• **Stored dataset items**:
=====
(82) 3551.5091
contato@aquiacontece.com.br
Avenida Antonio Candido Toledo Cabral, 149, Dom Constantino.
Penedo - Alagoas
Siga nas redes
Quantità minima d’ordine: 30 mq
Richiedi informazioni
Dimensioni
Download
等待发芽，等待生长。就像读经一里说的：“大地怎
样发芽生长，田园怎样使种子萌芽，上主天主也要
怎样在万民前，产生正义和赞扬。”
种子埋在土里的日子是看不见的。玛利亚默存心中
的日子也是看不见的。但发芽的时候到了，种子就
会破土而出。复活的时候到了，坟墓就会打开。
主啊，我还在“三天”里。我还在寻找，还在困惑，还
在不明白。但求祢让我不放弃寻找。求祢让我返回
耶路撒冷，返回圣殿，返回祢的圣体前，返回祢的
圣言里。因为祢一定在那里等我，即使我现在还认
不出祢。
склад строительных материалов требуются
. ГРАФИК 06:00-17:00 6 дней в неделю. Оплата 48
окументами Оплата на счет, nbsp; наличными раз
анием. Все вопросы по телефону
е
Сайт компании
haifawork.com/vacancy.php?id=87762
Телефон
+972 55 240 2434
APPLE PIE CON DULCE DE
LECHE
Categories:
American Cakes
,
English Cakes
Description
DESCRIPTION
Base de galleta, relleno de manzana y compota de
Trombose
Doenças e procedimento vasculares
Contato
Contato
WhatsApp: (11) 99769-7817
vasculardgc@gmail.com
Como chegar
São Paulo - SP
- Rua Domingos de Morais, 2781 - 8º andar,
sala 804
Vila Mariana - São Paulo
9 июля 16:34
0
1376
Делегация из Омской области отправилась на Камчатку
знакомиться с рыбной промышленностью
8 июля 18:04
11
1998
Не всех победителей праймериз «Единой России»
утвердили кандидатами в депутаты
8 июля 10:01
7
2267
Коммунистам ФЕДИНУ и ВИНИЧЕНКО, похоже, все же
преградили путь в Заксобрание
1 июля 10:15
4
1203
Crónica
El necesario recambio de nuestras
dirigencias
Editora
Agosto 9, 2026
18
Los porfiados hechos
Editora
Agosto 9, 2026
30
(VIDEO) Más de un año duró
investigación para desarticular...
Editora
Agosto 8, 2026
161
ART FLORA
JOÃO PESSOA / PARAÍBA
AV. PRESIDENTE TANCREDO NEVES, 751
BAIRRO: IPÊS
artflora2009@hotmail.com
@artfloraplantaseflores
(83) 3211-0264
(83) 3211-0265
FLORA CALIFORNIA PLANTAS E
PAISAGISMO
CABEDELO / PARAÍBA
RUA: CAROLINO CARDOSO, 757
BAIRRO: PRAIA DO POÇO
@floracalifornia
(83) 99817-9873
=====
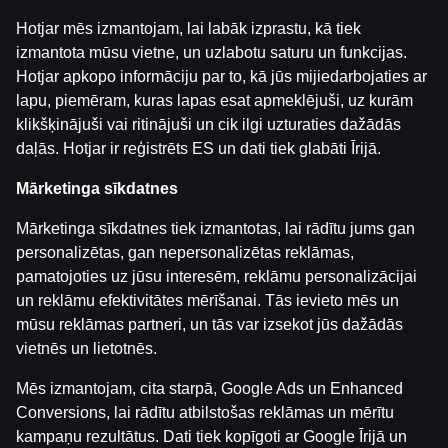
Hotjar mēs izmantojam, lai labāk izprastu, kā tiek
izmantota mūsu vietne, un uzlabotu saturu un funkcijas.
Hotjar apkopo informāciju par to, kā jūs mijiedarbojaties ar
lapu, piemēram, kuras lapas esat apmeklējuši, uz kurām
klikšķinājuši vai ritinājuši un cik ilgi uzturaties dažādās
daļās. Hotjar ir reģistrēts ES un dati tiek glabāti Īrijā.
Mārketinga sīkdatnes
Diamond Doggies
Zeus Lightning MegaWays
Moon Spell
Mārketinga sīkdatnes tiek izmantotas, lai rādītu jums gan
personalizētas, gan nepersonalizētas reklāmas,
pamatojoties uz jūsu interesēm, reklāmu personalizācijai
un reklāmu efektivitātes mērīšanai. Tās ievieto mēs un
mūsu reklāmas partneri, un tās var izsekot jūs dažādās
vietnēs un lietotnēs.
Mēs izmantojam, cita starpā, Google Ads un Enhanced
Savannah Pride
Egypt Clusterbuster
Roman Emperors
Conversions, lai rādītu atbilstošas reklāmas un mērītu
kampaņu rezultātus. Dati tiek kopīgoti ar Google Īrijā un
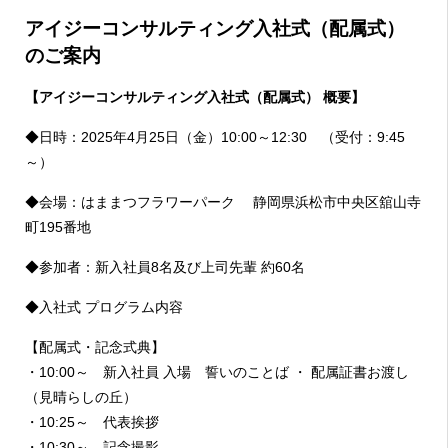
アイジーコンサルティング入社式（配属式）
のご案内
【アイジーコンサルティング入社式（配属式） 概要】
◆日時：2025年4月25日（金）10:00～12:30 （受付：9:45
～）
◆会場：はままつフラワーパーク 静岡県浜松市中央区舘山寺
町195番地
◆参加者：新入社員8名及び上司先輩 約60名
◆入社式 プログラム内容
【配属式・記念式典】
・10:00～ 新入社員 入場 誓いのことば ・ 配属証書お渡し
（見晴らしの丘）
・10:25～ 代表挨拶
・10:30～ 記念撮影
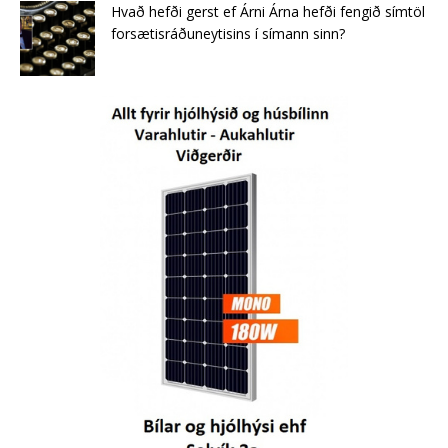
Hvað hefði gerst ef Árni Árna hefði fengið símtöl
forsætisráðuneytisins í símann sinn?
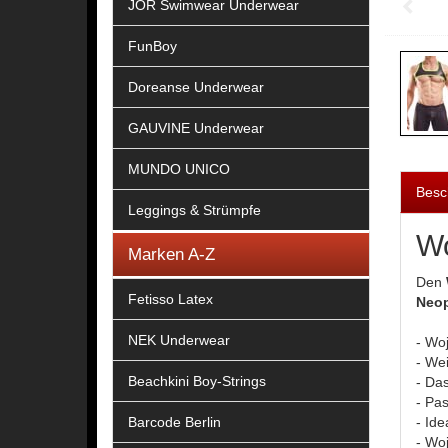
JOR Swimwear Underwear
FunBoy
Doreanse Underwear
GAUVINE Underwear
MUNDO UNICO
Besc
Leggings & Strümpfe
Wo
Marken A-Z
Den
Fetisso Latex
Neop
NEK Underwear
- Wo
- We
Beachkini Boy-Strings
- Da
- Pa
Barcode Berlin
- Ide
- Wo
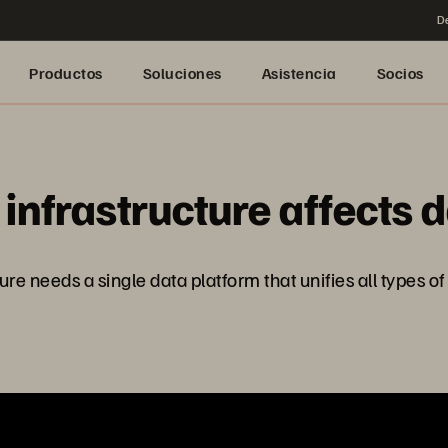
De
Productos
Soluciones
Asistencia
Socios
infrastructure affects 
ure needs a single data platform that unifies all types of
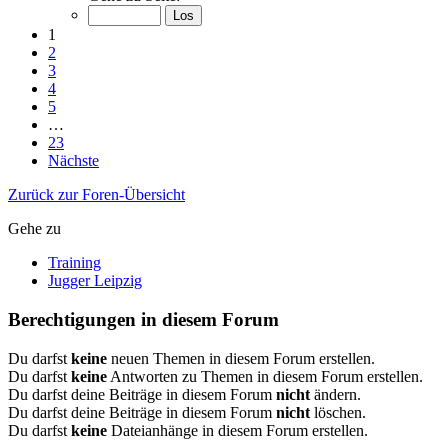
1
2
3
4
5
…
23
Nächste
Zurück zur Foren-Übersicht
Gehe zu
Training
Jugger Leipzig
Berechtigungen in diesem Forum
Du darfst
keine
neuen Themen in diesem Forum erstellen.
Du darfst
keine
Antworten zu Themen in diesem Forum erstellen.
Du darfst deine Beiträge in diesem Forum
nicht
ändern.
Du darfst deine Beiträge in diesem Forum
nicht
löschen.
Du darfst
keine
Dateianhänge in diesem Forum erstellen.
=====
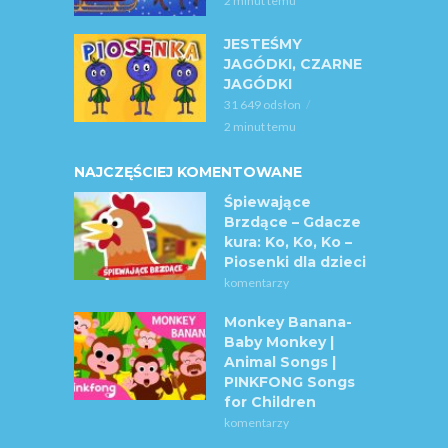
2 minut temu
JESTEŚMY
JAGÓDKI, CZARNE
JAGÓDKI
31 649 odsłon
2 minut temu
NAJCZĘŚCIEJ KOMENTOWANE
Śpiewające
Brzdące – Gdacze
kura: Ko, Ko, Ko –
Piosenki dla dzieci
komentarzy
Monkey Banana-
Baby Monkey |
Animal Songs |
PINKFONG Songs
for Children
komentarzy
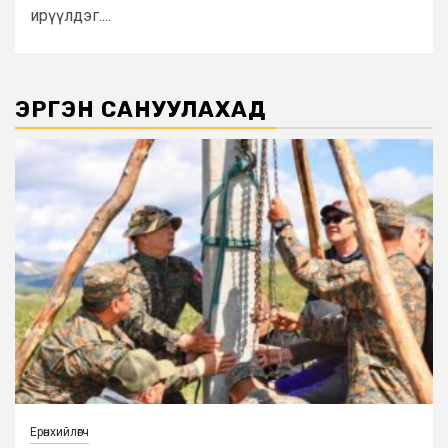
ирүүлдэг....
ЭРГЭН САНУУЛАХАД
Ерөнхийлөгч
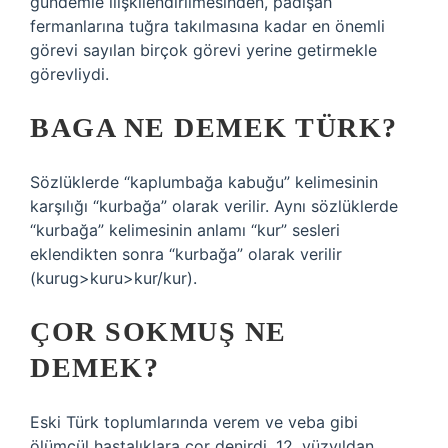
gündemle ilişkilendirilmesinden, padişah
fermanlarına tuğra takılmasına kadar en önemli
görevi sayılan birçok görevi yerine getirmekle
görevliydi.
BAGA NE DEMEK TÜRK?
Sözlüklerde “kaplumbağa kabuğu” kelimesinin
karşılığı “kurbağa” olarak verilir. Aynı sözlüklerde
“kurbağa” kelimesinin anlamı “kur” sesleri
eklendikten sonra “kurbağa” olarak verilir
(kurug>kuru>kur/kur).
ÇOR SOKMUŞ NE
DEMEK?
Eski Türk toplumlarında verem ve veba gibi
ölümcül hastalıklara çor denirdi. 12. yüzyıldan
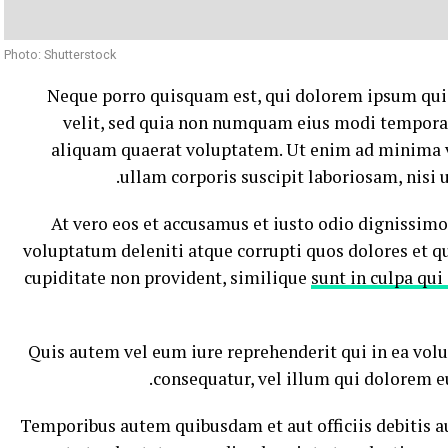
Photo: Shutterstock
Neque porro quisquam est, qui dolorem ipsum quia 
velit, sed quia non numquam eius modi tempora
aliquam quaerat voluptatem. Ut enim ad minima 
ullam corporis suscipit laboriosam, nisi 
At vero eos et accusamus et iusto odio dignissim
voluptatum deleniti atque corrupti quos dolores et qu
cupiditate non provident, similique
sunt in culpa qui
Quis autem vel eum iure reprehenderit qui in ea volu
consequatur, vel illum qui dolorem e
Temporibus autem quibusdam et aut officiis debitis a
=====
• **Task item**: Render the lines starting at the line that contains "Hvað hefði gerst" and ending at the line that contains "ure needs a" as a numbered list, skipping blank lines. Leave the pictures out of the answer.

• **Response below**:
1. Hvað hefði gerst ef Árni Árna hefði fengið símtöl
2. forsætisráðuneytisins í símann sinn?
3. JOR Swimwear Underwear
4. FunBoy
5. Doreanse Underwear
6. GAUVINE Underwear
7. MUNDO UNICO
8. Besc
9. Leggings & Strümpfe
10. Wo
11. Marken A-Z
12. Den
13. Fetisso Latex
14. Neop
15. NEK Underwear
16. - Wo
17. - We
18. Beachkini Boy-Strings
19. - Da
20. - Pa
21. Barcode Berlin
22. - Ide
23. - Wo
24. De
25. Productos
26. Soluciones
27. Asistencia
28. Socios
29. infrastructure affects 
30. ure needs a single data platform that unifies all types of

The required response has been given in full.